Write out the lines of the data below word for word, from the line with "scientific name: Phalacrocorax auritus" to the line with "order: Apiales", including both of those lines.

-- -- --

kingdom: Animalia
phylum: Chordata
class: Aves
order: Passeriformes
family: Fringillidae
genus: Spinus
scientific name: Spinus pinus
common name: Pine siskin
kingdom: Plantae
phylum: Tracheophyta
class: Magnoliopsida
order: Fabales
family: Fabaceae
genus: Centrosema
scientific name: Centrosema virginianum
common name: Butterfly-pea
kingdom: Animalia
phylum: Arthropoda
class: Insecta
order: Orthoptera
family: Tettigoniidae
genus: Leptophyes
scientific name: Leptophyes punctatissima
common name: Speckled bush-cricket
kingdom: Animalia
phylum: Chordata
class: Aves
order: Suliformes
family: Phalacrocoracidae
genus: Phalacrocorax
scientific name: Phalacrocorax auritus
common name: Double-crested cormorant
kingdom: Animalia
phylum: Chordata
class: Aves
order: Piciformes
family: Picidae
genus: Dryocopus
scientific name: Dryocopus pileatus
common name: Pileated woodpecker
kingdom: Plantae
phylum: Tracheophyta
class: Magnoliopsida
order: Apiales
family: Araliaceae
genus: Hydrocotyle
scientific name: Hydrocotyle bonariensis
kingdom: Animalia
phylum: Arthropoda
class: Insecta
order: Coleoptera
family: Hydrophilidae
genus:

-- -- --

• _Solution for this exercise_:
scientific name: Phalacrocorax auritus
common name: Double-crested cormorant
kingdom: Animalia
phylum: Chordata
class: Aves
order: Piciformes
family: Picidae
genus: Dryocopus
scientific name: Dryocopus pileatus
common name: Pileated woodpecker
kingdom: Plantae
phylum: Tracheophyta
class: Magnoliopsida
order: Apiales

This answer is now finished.